◆ EXERCISE BRIEF ◆
Everything from the first line of the material below through the line containing "Picture 1: EM" must be retyped exactly, and nothing past it.

◆ MATERIALS PROVIDED ◆
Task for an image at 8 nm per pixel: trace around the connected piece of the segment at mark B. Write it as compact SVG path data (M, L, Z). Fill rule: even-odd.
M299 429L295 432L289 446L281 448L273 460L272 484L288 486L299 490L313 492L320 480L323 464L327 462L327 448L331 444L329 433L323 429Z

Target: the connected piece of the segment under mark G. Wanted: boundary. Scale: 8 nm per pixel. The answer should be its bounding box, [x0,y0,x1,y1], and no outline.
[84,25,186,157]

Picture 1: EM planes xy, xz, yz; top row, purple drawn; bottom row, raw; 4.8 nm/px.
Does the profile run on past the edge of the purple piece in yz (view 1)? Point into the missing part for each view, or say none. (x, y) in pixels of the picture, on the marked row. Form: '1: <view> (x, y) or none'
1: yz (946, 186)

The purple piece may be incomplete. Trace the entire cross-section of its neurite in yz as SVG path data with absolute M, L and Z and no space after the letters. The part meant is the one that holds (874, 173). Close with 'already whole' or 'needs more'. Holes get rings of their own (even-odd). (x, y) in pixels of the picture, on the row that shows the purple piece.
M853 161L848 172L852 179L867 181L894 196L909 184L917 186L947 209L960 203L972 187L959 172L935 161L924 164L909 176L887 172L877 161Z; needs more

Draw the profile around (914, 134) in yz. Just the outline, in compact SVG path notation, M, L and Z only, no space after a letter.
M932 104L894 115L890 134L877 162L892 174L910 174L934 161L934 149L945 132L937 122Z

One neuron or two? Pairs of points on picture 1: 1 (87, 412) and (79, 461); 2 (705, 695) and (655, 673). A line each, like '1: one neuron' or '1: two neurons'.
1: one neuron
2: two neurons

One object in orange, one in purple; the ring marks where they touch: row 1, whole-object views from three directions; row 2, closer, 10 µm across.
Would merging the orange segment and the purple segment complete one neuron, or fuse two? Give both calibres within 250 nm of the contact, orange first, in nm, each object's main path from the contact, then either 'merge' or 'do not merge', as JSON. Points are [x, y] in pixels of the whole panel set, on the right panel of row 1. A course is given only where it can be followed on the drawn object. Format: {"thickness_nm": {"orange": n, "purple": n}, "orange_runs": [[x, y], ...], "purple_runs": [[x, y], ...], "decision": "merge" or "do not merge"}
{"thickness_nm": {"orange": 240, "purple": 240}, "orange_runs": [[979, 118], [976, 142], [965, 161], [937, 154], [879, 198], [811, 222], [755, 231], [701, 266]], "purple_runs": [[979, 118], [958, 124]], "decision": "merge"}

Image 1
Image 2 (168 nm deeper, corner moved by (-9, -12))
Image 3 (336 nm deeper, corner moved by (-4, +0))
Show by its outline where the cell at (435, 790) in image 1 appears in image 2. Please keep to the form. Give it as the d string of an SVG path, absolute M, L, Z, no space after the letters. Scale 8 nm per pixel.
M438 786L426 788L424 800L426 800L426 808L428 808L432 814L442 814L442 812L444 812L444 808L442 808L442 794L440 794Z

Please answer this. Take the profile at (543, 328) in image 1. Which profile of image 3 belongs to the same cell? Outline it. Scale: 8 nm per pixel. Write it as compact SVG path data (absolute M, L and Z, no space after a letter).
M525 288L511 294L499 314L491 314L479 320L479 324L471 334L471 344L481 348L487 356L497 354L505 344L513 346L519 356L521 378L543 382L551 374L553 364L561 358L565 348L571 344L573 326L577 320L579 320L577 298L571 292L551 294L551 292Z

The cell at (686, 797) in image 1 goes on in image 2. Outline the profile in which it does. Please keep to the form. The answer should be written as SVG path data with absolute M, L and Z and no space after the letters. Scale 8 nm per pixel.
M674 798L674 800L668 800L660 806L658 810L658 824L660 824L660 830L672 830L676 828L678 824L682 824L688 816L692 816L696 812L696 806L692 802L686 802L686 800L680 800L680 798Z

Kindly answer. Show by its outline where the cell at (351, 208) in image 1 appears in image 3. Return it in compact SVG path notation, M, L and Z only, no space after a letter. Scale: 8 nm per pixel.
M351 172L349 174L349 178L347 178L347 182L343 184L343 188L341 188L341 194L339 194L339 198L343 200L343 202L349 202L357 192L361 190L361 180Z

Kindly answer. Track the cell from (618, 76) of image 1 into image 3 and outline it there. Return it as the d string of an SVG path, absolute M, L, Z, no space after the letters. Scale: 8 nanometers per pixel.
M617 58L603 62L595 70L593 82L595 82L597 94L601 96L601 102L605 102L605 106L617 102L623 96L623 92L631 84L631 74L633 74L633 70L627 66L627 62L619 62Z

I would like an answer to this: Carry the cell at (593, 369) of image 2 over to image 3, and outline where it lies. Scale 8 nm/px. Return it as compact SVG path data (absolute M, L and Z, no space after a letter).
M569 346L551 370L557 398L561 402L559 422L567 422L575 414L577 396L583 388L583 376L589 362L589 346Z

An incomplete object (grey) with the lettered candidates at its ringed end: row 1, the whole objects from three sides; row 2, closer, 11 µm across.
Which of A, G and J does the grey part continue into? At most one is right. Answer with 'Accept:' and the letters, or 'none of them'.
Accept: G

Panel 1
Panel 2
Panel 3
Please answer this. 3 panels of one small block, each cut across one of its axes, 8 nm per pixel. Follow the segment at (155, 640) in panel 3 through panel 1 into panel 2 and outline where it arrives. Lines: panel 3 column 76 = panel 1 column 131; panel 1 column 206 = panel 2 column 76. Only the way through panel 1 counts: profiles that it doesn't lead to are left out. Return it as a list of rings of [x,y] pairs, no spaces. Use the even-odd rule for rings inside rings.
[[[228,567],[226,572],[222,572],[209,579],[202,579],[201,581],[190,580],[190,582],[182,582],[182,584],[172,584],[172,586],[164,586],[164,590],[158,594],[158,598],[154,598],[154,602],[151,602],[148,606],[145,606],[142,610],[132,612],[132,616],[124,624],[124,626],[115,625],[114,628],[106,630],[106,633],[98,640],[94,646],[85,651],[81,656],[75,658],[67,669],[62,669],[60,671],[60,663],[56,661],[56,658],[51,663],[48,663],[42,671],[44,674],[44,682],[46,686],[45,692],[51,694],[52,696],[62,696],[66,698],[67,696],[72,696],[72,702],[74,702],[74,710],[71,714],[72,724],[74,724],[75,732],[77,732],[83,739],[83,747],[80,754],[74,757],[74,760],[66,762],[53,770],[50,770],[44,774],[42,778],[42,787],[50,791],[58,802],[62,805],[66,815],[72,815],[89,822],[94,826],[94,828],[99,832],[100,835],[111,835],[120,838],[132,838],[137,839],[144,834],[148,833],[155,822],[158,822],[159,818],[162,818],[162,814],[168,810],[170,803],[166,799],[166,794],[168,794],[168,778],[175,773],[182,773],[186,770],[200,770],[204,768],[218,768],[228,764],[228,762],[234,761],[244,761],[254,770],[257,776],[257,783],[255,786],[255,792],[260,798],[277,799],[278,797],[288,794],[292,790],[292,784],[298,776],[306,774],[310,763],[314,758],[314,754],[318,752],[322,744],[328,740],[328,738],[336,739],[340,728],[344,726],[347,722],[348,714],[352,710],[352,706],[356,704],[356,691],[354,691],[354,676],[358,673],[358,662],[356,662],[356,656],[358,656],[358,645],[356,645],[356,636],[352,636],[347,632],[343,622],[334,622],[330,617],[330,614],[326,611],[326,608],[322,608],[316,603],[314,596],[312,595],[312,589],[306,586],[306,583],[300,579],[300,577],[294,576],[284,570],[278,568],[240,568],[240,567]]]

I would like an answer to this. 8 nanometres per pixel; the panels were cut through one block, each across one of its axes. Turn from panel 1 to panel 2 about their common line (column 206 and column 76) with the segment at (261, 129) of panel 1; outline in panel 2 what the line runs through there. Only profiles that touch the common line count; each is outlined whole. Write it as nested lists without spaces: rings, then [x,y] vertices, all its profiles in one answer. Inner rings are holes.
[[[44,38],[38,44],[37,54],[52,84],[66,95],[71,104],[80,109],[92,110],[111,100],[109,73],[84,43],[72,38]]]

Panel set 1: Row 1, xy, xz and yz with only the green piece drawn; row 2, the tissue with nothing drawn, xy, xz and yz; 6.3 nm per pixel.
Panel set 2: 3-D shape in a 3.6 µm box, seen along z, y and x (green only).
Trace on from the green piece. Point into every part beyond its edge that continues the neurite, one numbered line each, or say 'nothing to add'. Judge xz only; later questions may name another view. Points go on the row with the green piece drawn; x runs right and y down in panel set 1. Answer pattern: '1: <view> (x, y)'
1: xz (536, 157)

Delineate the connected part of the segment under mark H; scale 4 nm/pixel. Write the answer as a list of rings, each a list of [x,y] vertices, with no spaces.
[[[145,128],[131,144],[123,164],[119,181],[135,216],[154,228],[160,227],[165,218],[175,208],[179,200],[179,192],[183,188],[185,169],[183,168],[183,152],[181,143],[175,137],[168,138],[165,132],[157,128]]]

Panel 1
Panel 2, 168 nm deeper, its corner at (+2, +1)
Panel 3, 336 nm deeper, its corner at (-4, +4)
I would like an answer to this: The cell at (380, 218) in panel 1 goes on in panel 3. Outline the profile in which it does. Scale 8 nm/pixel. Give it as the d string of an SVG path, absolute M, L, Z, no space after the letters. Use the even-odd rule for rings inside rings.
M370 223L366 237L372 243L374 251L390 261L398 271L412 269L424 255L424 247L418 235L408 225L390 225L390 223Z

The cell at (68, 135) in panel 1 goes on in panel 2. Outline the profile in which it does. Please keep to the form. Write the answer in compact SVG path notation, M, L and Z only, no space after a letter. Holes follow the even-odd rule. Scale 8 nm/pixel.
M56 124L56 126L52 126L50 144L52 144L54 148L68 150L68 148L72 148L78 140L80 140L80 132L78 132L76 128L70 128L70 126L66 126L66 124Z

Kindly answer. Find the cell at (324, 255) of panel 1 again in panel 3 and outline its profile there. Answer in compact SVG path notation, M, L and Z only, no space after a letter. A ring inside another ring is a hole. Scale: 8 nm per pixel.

◆ RESULT ◆
Task for an image at 8 nm per pixel: trace around the connected piece of the segment at mark B. Write it as compact SVG path data (M, L, Z). Fill rule: even-odd.
M299 429L295 432L289 446L281 448L273 460L272 484L288 486L299 490L313 492L320 480L323 464L327 462L327 448L331 444L329 433L323 429Z

Target: the connected piece of the segment under mark G. Wanted: boundary. Scale: 8 nm per pixel. The answer should be its bounding box, [x0,y0,x1,y1], and no outline.
[84,25,186,157]

Picture 1: EM planes xy, xz, yz; top row, purple drawn; bottom row, raw; 4.8 nm/px.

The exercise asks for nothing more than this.